Two themes have dominated tech industry news the past few weeks: Samsung Electronics’ (OTCMKTS:SSNLF) faster-than-expected recovery from its Galaxy Note 7 exploding battery disaster and Apple Inc.’s (NASDAQ:AAPL) track record of punishing iPhone component suppliers.
The two stories converge in a new report out of Korea alleging that Apple is working on micro-LED display technology to replace the OLED panels it’s expected to buy from Samsung. It’s also in talks to replace Samsung as its iPhone memory supplier.
Samsung is expected to be the primary supplier for the iPhone 8, providing the NAND flash memory, DRAM and the OLED display panels. But if Apple follows through with its plans, it may manage to purge Samsung altogether from its most popular product.
Apple Inc.’s Quiet Investment in Micro-LED
In 2014, Apple bought LuxVue Technology. The small company was working on low power, micro-LED displays for consumer electronics. No one read a whole lot into the purchase, as Apple had acquired 24 small tech companies during an 18-month period at the time.
Business Korea reports that Apple Inc. is preparing to put micro-LED displays into mass production late in 2017, however, using them for the Apple Watch 3. They would replace the OLED displays used in the first two models, with the advantage of being thinner and lighter. As a result, LG — the supplier of those Apple Watch OLED displays — is expected to take a $200 million-plus hit.
The bigger story is OLED displays for iPhones. AAPL is expected to turn to OLED displays for the iPhone 8, and Samsung has reportedly invested billions of dollars to ramp up its production capacity to meet demand. According to the Business Korea story, if the Apple Watch 3 display is a success, Apple plans to leverage the technology to use its own micro-LED displays on iPhones, replacing OLED.
Besides being thinner and lighter, AppleInsider points out that AAPL and LuxVue are working on the ability for micro-LED displays to integrate Touch ID capability. Issues around Touch ID with OLED displays and the removal of the Home button are largely being blamed for apparent iPhone 8 production delays. If Apple Inc. can solve that problem using its own technology, that’s just another reason to ditch OLED.
Kicking Samsung Out of the Henhouse
Business Korea also points out another Apple move: The company is bidding on the memory chip business of Toshiba Corp NPV (OTCMKTS:TOSBF). If successful, that means Apple would be able to replace Samsung memory chips with its own in future iPhones.

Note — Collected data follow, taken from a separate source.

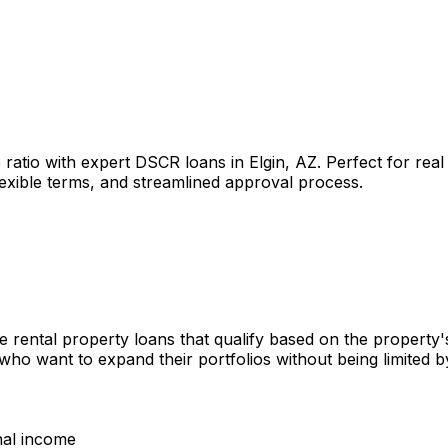
 ratio with expert DSCR loans in
Elgin, AZ
. Perfect for rea
lexible terms, and streamlined approval process.
e rental property loans that qualify based on the property
 who want to expand their portfolios without being limited
nal income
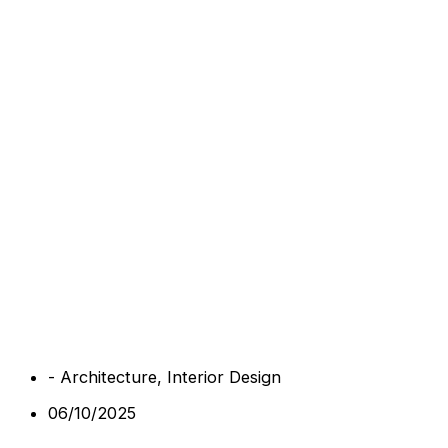
-
Architecture
,
Interior Design
06/10/2025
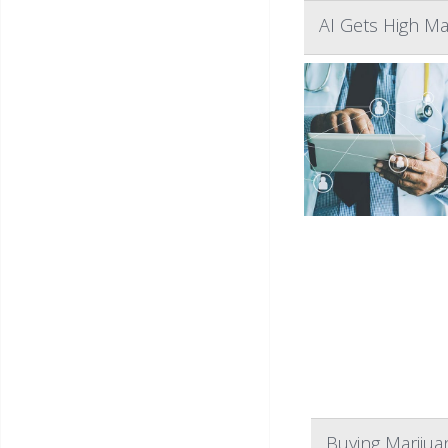
AI Gets High M
Buying Marijua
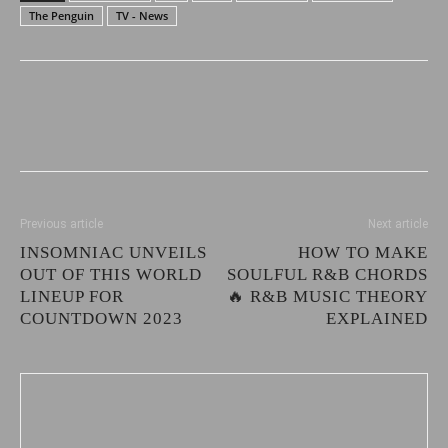
The Penguin
TV - News
Previous article
Next article
INSOMNIAC UNVEILS
HOW TO MAKE
OUT OF THIS WORLD
SOULFUL R&B CHORDS
LINEUP FOR
🔥 R&B MUSIC THEORY
COUNTDOWN 2023
EXPLAINED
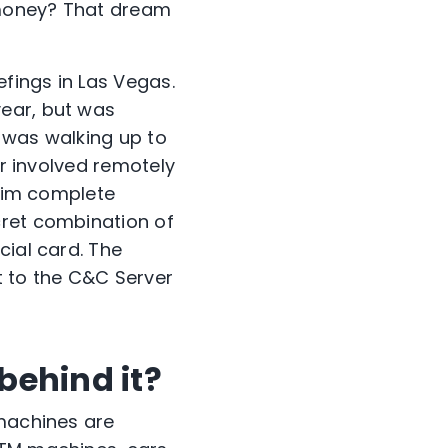
 money? That dream
efings in Las Vegas.
year, but was
 was walking up to
er involved remotely
 him complete
cret combination of
cial card. The
t to the C&C Server
behind it?
 machines are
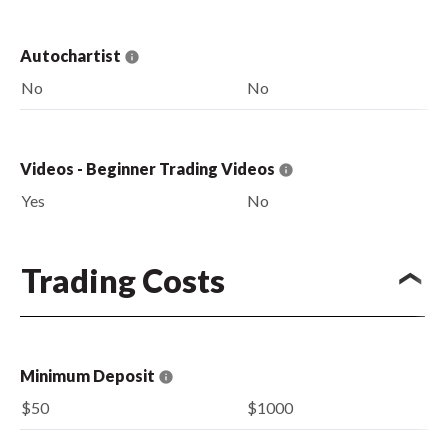
Autochartist
No
No
Videos - Beginner Trading Videos
Yes
No
Trading Costs
Minimum Deposit
$50
$1000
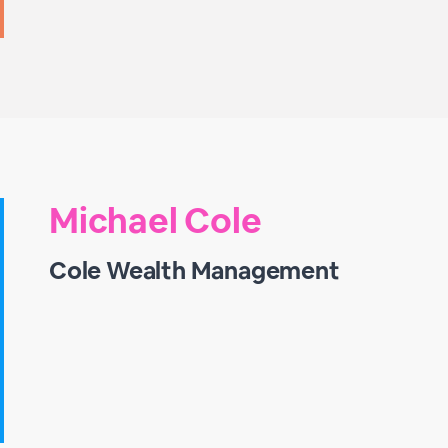
Michael Cole
Cole Wealth Management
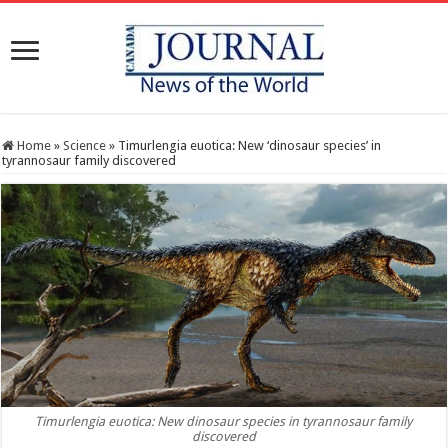
Home
»
Science
»
Timurlengia euotica: New ‘dinosaur species’ in
tyrannosaur family discovered
Timurlengia euotica: New dinosaur species in tyrannosaur family
discovered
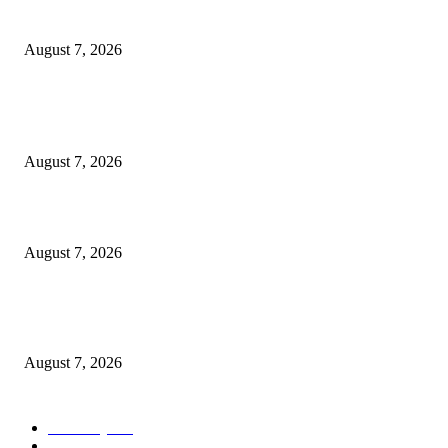
Cocokind Founder Priscilla Tsai and Ava Lee Launch Mimitime at Target
August 7, 2026
POPULAR POSTS
A Life Laid Down or a Platform Built Up?
August 7, 2026
What Is a Credit Union vs. a Bank
August 7, 2026
World food prices soar to three-year high amid escalating conflicts and ex
weather
August 7, 2026
POPULAR CATEGORY
Economy
542
Movie
542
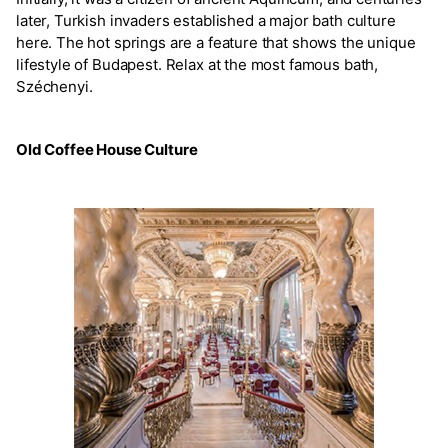
later, Turkish invaders established a major bath culture
here. The hot springs are a feature that shows the unique
lifestyle of Budapest. Relax at the most famous bath,
Széchenyi.
Old Coffee House Culture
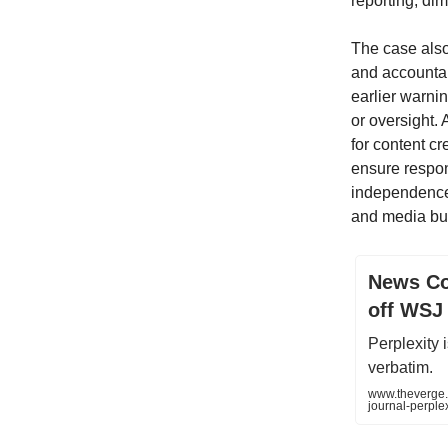
reporting, dim
The case also
and accountabi
earlier warnin
or oversight.
for content c
ensure respons
independence. 
and media but 
News Cor
off WSJ
Perplexity
verbatim.
www.theverge.
journal-perple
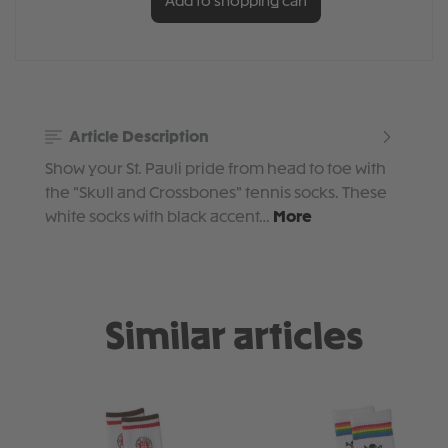
Add to shopping cart
Article Description
Show your St. Pauli pride from head to toe with
the "Skull and Crossbones" tennis socks. These
white socks with black accent…
More
Similar articles
Skip product gallery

I’ve written recently about Apple’s push to move key iPhone components in-house, sometimes pulling the rug out from under long-time suppliers. Even a massive company like Samsung takes risks when it deals with Apple. The payoff can be huge — that’s why Samsung is willing to build up manufacturing capacity for iPhone 8 OLED displays. But Samsung isn’t immune from Apple’s strategy.
In fact, with the Galaxy S8 doing unexpectedly well, even as Samsung technology is fingered as a possible cause for iPhone 8 delays, SSNLF has a target on its back. If the micro-LED displays for the Apple Watch 3 perform well, Samsung had better start making alternate plans for its ramped up OLED capacity.
As of this writing, Brad Moon did not hold a position in any of the aforementioned securities.